17. Write down the advantages and disadvantages of co-branding.
Advantages:
Borrow needed expertise
Leverage equity you dont have
Reduce cost of product introduction
Expand brand meaning into related categories
o Broaden meaning and increase access points
Source of additional revenue
Disadvantages:
Loss of control
Risk of brand equity dilution
Negative feedback effects
Lack of brand focus and clarity
Organizational distraction
18. What are private labels?
Private labels can be defined as products marketed by retailers and other
members of the distribution chain. Private labels can be called store brands when they
actually adopt the name of the store itself in some way (such as Safeway Select). Private
labels should not be confused with generics, whose simple black-and-white packaging
typically provides no information about who made the product.

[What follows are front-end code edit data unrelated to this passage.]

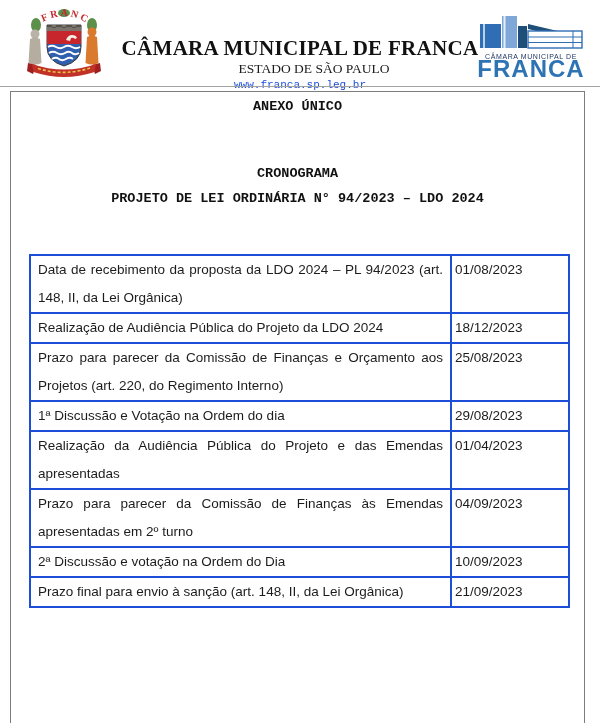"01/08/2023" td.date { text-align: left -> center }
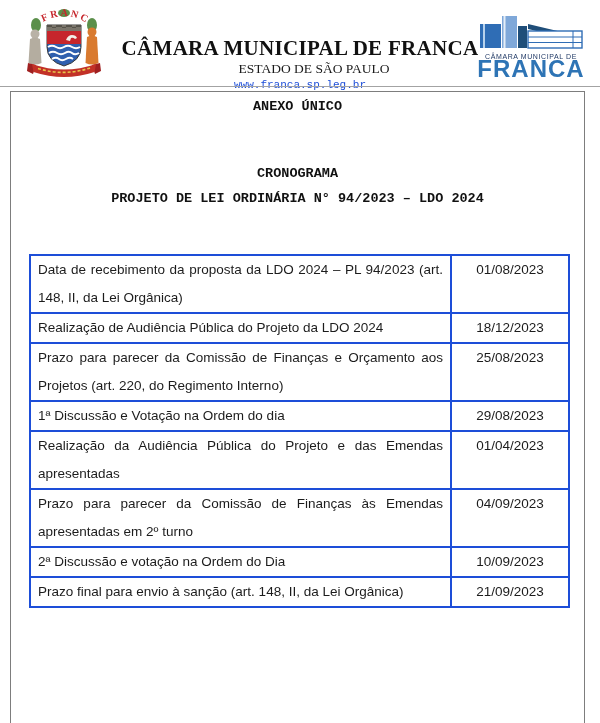"Prazo para envio à Comissão" tr { html: none -> <tr> <td>Prazo para envio à Comissão de Finanças e entrega das cópias dos Srs. Vereadores (art. 219, do Regimento Interno)</td> <td>5/08/2023</td> </tr> }
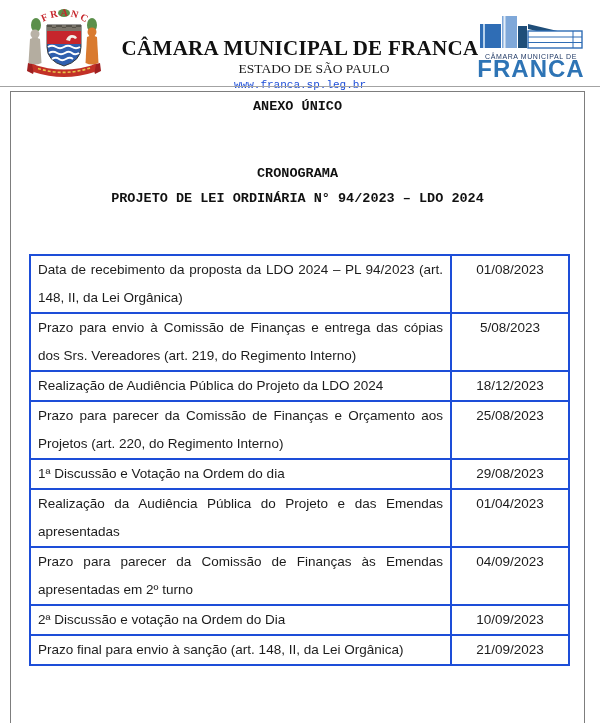"1ª Discussão e Votação na" tr { html: <tr> <td>1ª Discussão e Votação na Ordem do dia</td> <td>29/08/2023</td> </tr> -> none }
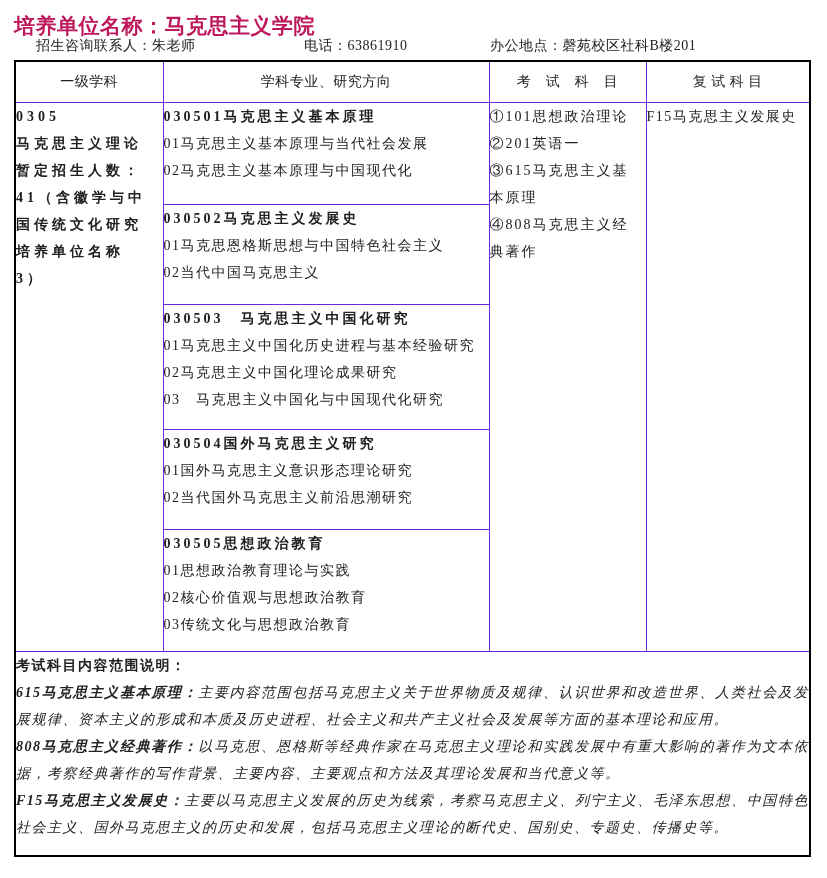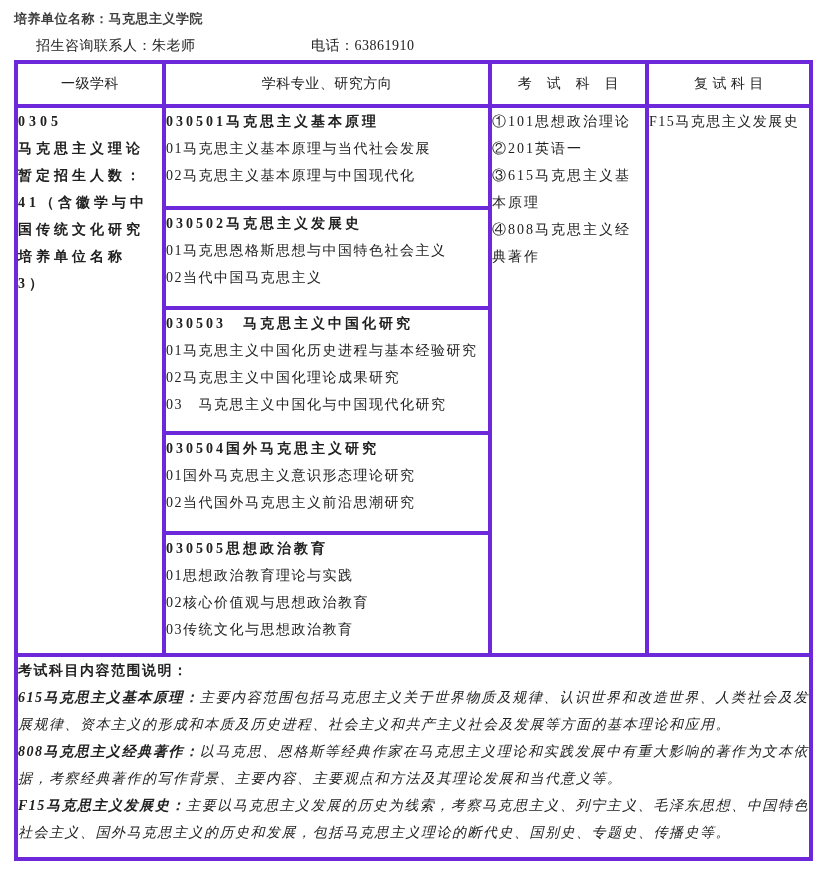"培养单位名称：马克思主义学院" .title-line { color: #404040 -> #be185d; font-size: 13px -> 21px; top: 9px -> 16px }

19. what is successful brands
Successful brands often create strong, favorable, and unique brand associations to
both functional and symbolic benefits. Although perceived quality is often at the heart of
brand equity, there is a wide range of associations that consumers may make to the brand.
Successful brands create mental structures and knowledge in consumers minds that cause
them to favor the brand
20. What is a Trade mark?
The legal version of a brand is a trade mark, by registering brand as a trade mark
the owner of the trade mark can protect against others using forms of identification.